▶ [WORK REQUIRED]
List every effect that the abstract on dimeric dUTPase in Trypanosoma brucei reports for cells whose dUTPase activity was reduced.

▶ [EXCERPT PROVIDED]
Depletion of dimeric all-α dUTPase induces DNA strand breaks and impairs cell cycle progression in Trypanosoma brucei

Abstract

The enzyme deoxyuridine 5′-triphosphate nucleotidohydrolase (dUTPase) is responsible for the control of intracellular levels of dUTP thus controlling the incorporation of uracil into DNA during replication. Trypanosomes and certain eubacteria contain a dimeric dUTP-dUDPase belonging to the recently described superfamily of all-α NTP pyrophosphatases which bears no resemblance with typical eukaryotic trimeric dUTPases and presents unique properties regarding substrate specificity and product inhibition. While the biological trimeric enzymes have been studied in detail and the human enzyme has been proposed as a promising novel target for anticancer chemotherapeutic strategies, little is known regarding the biological function of dimeric proteins. Here, we show that in Trypanosoma brucei, the dimeric dUTPase is a nuclear enzyme and that down-regulation of activity by RNAi greatly reduces cell proliferation and increases the intracellular levels of dUTP. Defects in growth could be partially reverted by the addition of exogenous thymidine. dUTPase-depleted cells presented hypersensitivity to methotrexate, a drug that increases the intracellular pools of dUTP, and enhanced uracil-DNA glycosylase activity, the first step in base excision repair. The knockdown of activity produces numerous DNA strand breaks and defects in both S and G2/M progression. Multiple parasites with a single enlarged nucleus were visualized together with an enhanced population of anucleated cells. We conclude that dimeric dUTPases are strongly involved in the control of dUTP incorporation and that adequate levels of enzyme are indispensable for efficient cell cycle progression and DNA replication.

Chart understanding data
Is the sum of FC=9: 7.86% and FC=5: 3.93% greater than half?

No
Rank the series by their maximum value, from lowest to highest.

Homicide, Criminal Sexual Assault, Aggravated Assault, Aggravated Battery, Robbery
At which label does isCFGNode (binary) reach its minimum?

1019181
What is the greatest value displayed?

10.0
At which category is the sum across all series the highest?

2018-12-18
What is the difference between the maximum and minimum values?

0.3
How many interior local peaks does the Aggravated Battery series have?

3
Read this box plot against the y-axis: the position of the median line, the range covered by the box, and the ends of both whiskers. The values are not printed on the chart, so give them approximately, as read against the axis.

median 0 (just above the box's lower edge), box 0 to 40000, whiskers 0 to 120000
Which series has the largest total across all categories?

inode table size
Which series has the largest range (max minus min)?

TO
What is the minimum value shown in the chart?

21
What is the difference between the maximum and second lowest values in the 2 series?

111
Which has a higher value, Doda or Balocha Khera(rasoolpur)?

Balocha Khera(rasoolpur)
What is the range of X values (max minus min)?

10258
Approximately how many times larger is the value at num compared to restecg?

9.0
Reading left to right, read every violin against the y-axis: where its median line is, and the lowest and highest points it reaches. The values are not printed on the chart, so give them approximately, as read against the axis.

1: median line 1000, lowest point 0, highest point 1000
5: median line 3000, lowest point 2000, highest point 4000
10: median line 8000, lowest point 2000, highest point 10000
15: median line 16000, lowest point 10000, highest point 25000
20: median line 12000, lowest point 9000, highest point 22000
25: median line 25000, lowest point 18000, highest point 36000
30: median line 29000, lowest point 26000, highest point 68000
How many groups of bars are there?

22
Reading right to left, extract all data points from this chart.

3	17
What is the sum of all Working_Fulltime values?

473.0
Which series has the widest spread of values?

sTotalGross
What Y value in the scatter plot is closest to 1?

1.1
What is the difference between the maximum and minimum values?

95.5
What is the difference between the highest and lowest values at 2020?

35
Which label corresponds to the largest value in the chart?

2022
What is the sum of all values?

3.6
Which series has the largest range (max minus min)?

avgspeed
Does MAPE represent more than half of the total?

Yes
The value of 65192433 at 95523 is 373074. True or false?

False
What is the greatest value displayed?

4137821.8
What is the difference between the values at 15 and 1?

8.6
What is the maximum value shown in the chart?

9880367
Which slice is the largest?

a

▶ [RESULT FOR THIS TASK]
- Greatly reduced cell proliferation
- Increased intracellular levels of dUTP
- Hypersensitivity to methotrexate
- Enhanced uracil-DNA glycosylase activity
- Numerous DNA strand breaks
- Defects in both S and G2/M progression
- Multiple parasites with a single enlarged nucleus
- An enhanced population of anucleated cells